A British plan, requiring non-Irish EU citizens to hold a visa to cross the Irish border, would require 100,000 troops to police it.
That's according to Donegal TD Thomas Pringle, who says the plan will have to be scrapped as it cannot be implemented.
On Tuesday, British MPs voted down an amendment which sought to remove the visa requirement.
Foreign Affairs Minister Simon Coveney said Ireland's concerns were ignored.
On Twitter, he said the move was against the approach of the Irish and British governments.
"This decision is regrettable & contrary to the approach that UK and Irish Governments have supported for many years to protect free movement on the Island of Ireland for everyone.
"Our concern on this has been communicated clearly but has been ignored."
This decision is regrettable & contrary to the approach that U.K. and Irish Governments have supported for many years to protect free movement on the Island of Ireland for everyone.

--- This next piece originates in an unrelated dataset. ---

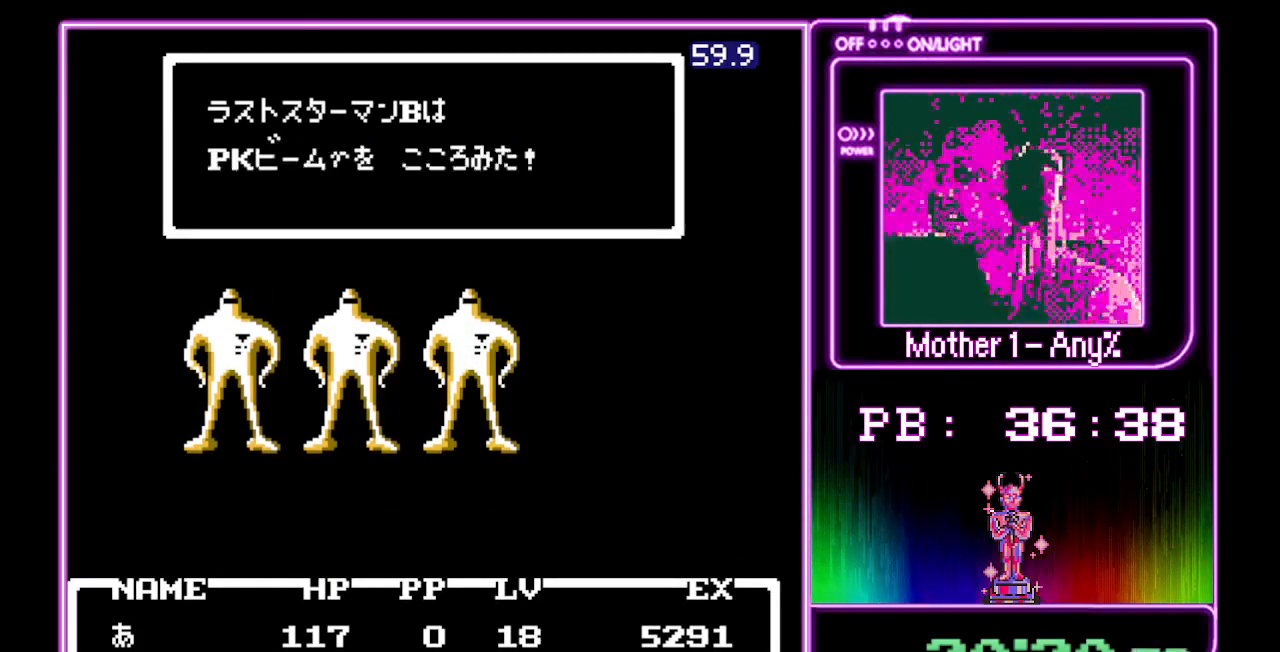
{"buttons": ["A", "B"], "events": []}
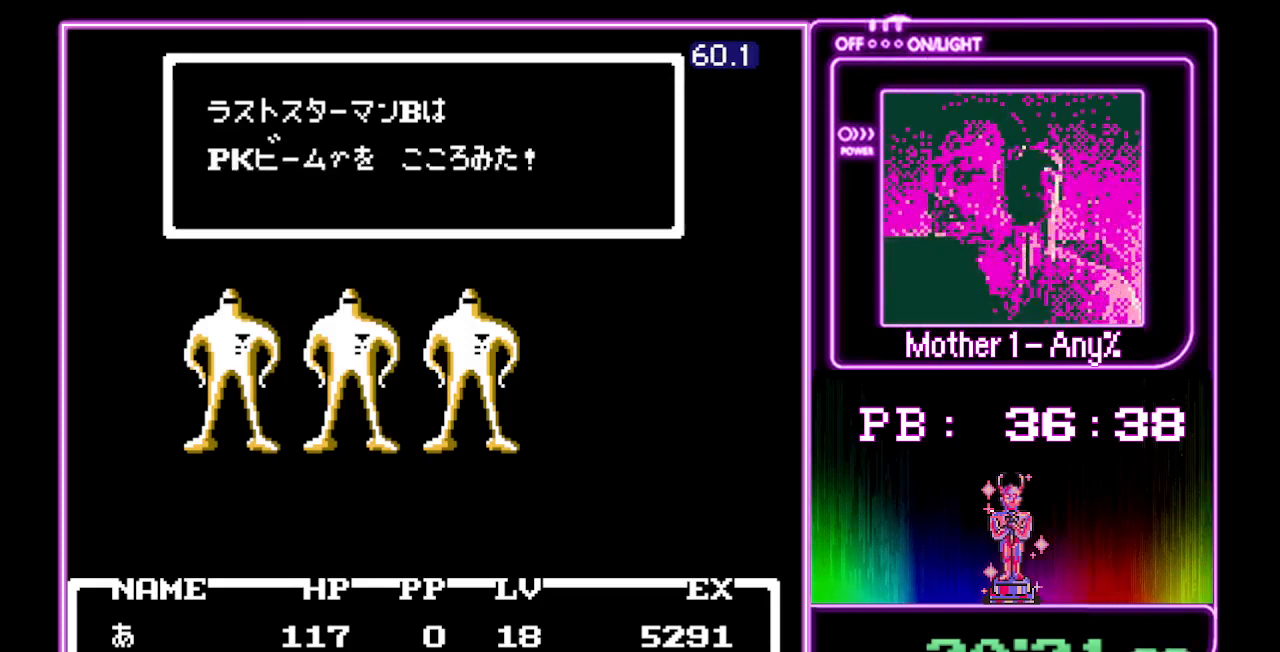
{"buttons": ["A", "B"], "events": []}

Our concern on this has been communicated clearly but has been ignored. https://t.co/7OqH9ebwzX
— Simon Coveney (@simoncoveney) March 22, 2022
Donegal TD Thomas Pringle told Newstalk Breakfast this will not be workable.
"It's going to make a huge impact on people's lives, and indeed even for non-EU citizens who live in the six counties as well who cross the border into Donegal.
"There's a lot of people in that situation as well - that the Northern Ireland health services rely on... who are going to be caught up in this situation too.
"It just doesn't make any sense, and it's completely unworkable as well".
He says the British government will have to put thousands of troops on the border to make this work.
"I don't see how it's ever going to be policeable anyway.
"If it is going to be enforced, basically it will require the British to put 100,000 troops back on the border again to ensure it'll be enforced - because there's no other way it can be.
"Coming to the Dáil, I cross the border twice on a Tuesday and twice on a Thursday - so how can it be enforced?"
Put to him that a lack such controls is a gap in the UK's border security, Deputy Pringle replied: "If they're concerned about it, then just leave Ireland altogether - and that would solve the problem once and for all".
And he believes the approach will have to change.
"I think realistically it will change because it's not even implement it.
"I think it's non-sensical - I think even for a British government to propose it and put it forward, and to allow it to go through to the [House of] Commons just doesn't make any sense at all".